Je ne peux conclure sans tenter d'analyser - sans doute maladroitement - l'impression de familiarité immédiate que tout auditeur cultivé et attentif ne peut manquer de ressentir dès les premiers contacts avec l'oeuvre de Greif. Le compositeur n'a cessé d'écrire en artiste libre, se moquant pas mal des modes et du qu'en-dira-ton. Son écriture fonctionne cependant sur un mode spongieux très caractéristique. Greif était comme imprégné de toutes les musiques, savantes ou populaires. Il n'a jamais hésité à combiner des matériaux originaux à des emprunts, souvent microscopiques : ainsi une série, un chant populaire, une cellule répétitive, une auto citation, un emprunt au passé se retrouvent déformés, concassés puis recollés dans le seul but de projeter dans l'avenir sa propre synthèse du passé et du présent. Toute son oeuvre résonne de fragments sonores que l'on croit connaître sans pouvoir nécessairement les identifier, comme s'ils flottaient dans notre inconscient. Voici deux courts extraits enchaînés : aux accords, plaqués au piano, dans le premier mouvement de la Sonate de Requiem, fait suite le début du finale du Trio à clavier : on croit voir furtivement passer des fantômes dont, à coup sûr, celui de Schostakovitch, dans le deuxième extrait. Revenez au début de la Sonate de Guerre , ne sonne-t-il pas comme un écho lointain de Rachmaninov ? D'autres références sont nettement plus explicites :

  • Amaryllis , le dernier mouvement du 4ème Quatuor s'inspire d'une pièce de Caccini Amarilli mia Bella.

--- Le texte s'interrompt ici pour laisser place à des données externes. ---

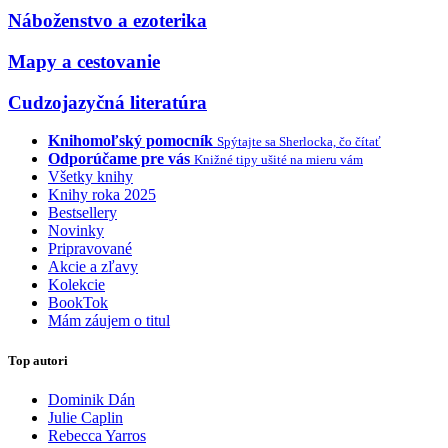
Náboženstvo a ezoterika
Mapy a cestovanie
Cudzojazyčná literatúra
Knihomoľský pomocník
Spýtajte sa Sherlocka, čo čítať
Odporúčame pre vás
Knižné tipy ušité na mieru vám
Všetky knihy
Knihy roka 2025
Bestsellery
Novinky
Pripravované
Akcie a zľavy
Kolekcie
BookTok
Mám záujem o titul
Top autori
Dominik Dán
Julie Caplin
Rebecca Yarros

Quant au 4ème mouvement , déjà cité du même quatuor, il s'inspire d'une danse bourbonnaise (imaginaire ?) qui se dérègle inexorablement.
  • La coda du premier mouvement de la Sonate n°15 , "anoblit" un chant bien connu des caricaturistes de l'armée allemande (Ce n'est pas pour rien que l'oeuvre porte le surnom de Sonate de Guerre).
  • Revenez au début de la Sonate Codex Domini et mettez les paroles correctes sur le motif de trois notes qui reviennent avec une insistance volontairement prosaïque; l'air fit rêver nos (grands-)parents.
  • Parcourez l'oeuvre de notre musicien et cherchez d'autres exemples, il n'en manque pas.

Tous les artistes essentiels marquent leur oeuvre d'une griffe personnelle qui la rend instantanément reconnaissable. Certes cette reconnaissance est plus immédiate en peinture qu'en musique car le facteur temps n'y joue aucun rôle alors que la musique s'installe dans la durée. Lorsqu'on fréquente la musique de Greif on ne peut qu'être frappé par son art de transcender les clichés (au sens photographique et non péjoratif du terme). Seul un immense artiste réussit habituellement cette prouesse.

Greif, ambitieux, prophétisait : "Un jour viendra - je ne serai plus de ce monde - où ma musique vous submergera de son évidence". Il a déjà vu juste sur le premier point; à vous d'écouter et de faire en sorte qu'il ait aussi raison sur le second.